[YOUR GOAL]
Omit any picture, and return the remaining data exactly as written.

┄┄┄┄┄┄┄┄┄┄┄┄┄┄┄┄┄┄┄┄

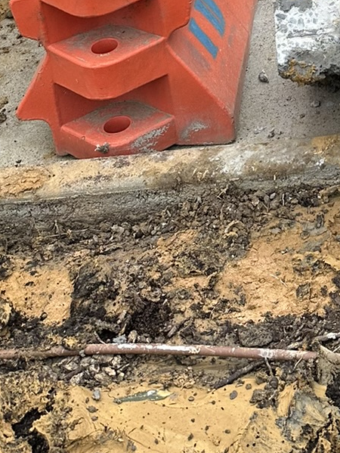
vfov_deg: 20.0
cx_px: 508
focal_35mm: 82
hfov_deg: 16.4
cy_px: -261
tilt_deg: -16.0
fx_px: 1073
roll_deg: -0.1
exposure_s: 1/638
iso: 80
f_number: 1.78
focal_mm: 6.86
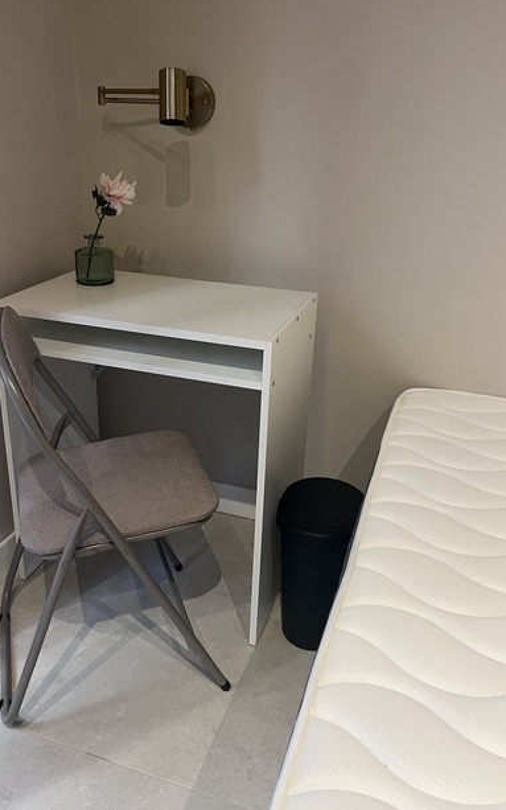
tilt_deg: -21.6
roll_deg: -0.9
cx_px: 226
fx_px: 662
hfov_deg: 41.8
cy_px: 371
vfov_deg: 62.8
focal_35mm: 30
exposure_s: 1/50
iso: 125
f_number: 1.6
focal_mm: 5.1
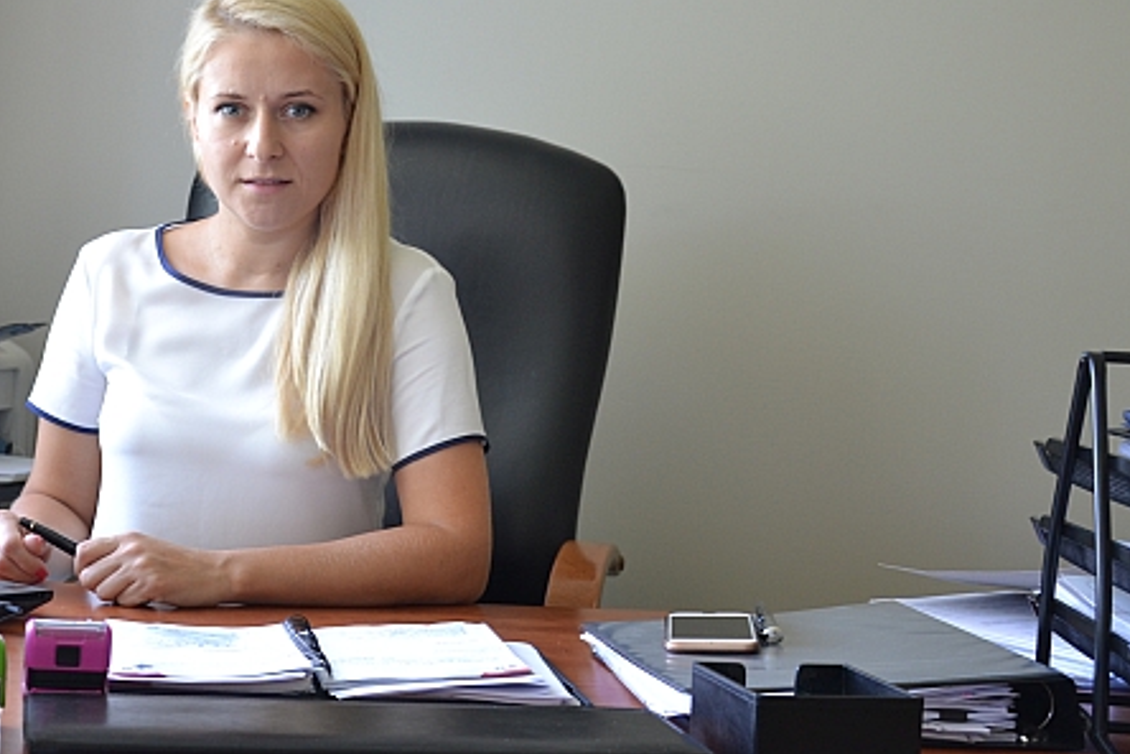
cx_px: 295
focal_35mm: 71
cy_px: 355
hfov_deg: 28.1
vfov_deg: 19.2
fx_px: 2228
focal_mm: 30
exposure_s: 1/40
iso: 400
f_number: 5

┄┄┄┄┄┄┄┄┄┄┄┄┄┄┄┄┄┄┄┄

[TASK ANSWER]
vfov_deg: 20.0
cx_px: 508
focal_35mm: 82
hfov_deg: 16.4
cy_px: -261
tilt_deg: -16.0
fx_px: 1073
roll_deg: -0.1
exposure_s: 1/638
iso: 80
f_number: 1.78
focal_mm: 6.86
tilt_deg: -21.6
roll_deg: -0.9
cx_px: 226
fx_px: 662
hfov_deg: 41.8
cy_px: 371
vfov_deg: 62.8
focal_35mm: 30
exposure_s: 1/50
iso: 125
f_number: 1.6
focal_mm: 5.1
cx_px: 295
focal_35mm: 71
cy_px: 355
hfov_deg: 28.1
vfov_deg: 19.2
fx_px: 2228
focal_mm: 30
exposure_s: 1/40
iso: 400
f_number: 5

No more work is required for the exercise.